Name	Percentage of Lines
BURNHAM	22.92
SARU	8.2
BOOK	6.21
STAMETS	5.44
TILLY	5.17
LORCA	4.99
TARKA	3.32
TYLER	3.18
GEORGIOU	2.96
CULBER	2.83
RILLAK	2.17
DETMER	1.97
OWOSEKUN	1.79
ADIRA	1.63
COMPUTER	1.61
ZORA	1.6
VANCE	1.07
CORNWELL	1.07
SAREK	1.06
T'RINA	1.02

If anyone is interested, here's the (rather hurried) Python used:

#!/usr/bin/env python

#
# This script assumes that you've already downloaded all the episode lines from
# the fantastic chakoteya.net:
#
# wget --accept=html,htm --relative --wait=2 --include-directories=/STDisco17/ http://www.chakoteya.net/STDisco17/episodes.html -m
# wget --accept=html,htm --relative --wait=2 --include-directories=/Enterprise/ http://www.chakoteya.net/Enterprise/episodes.htm -m
# wget --accept=html,htm --relative --wait=2 --include-directories=/Voyager/ http://www.chakoteya.net/Voyager/episode_listing.htm -m
# wget --accept=html,htm --relative --wait=2 --include-directories=/DS9/ http://www.chakoteya.net/DS9/episodes.htm -m
# wget --accept=html,htm --relative --wait=2 --include-directories=/NextGen/ http://www.chakoteya.net/NextGen/episodes.htm -m
#
# Then you'll probably have to convert the following files to UTF-8 as they
# differ from the rest:
#
# * Voyager/709.htm
# * Voyager/515.htm
# * Voyager/416.htm
# * Enterprise/41.htm
#

import re
from collections import defaultdict
from pathlib import Path

EPISODE_REGEX = re.compile(r"^\d+\.html?$")
LINE_REGEX = re.compile(r"^(?P<name>[A-Z']+): ")

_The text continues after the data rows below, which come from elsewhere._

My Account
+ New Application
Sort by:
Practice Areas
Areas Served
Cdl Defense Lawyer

EPISODES = Path("www.chakoteya.net")
DISCO = EPISODES / "STDisco17"
ENT = EPISODES / "Enterprise"
TNG = EPISODES / "NextGen"
DS9 = EPISODES / "DS9"
VOY = EPISODES / "Voyager"


class CharacterLines:
    def __init__(self, path: Path) -> None:
        self.path = path
        self.line_count = defaultdict(int)

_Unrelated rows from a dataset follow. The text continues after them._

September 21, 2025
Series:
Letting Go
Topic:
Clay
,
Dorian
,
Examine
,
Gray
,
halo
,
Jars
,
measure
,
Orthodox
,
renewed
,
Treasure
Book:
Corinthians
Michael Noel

    def collect(self) -> None:
        for episode in self.path.glob("*.htm*"):
            if EPISODE_REGEX.match(episode.name):
                for line in episode.read_text().split("\n"):
                    if m := LINE_REGEX.match(line):
                        self.line_count[m.group("name")] += 1

    @property
    def as_percentages(self) -> dict[str, float]:
        total = sum(self.line_count.values())
        r = {}
        for k, v in self.line_count.items():
            percentage = round(v * 100 / total, 2)
            if percentage > 1:
                r[k] = percentage
        return {k: v for k, v in reversed(sorted(r.items(), key=lambda _: _[1]))}

    def render(self) -> None:
        print(self.path.name)
        print("| Name             | Percentage of Lines |")
        print("| ---------------- | ------------------- |")
        for character, pct in self.as_percentages.items():
            print(f"| {character:16} | {pct} |")


if __name__ == "__main__":
    for series in (TNG, DS9, VOY, ENT, DISCO):
        counter = CharacterLines(series)
        counter.collect()
        counter.render()

you are viewing a single comment's thread
view the rest of the comments

[–] Corgana@startrek.website 21 points 6 months ago (1 children)

Fascinating stuff I love that you did this. I'm surprised Morn didn't rank higher considering how chatty he is in every scene.

[–] ericjmorey@discuss.online 5 points 6 months ago

Number of lines vs number of words spoken vs length of time speaking probably would have a lot of variation in results.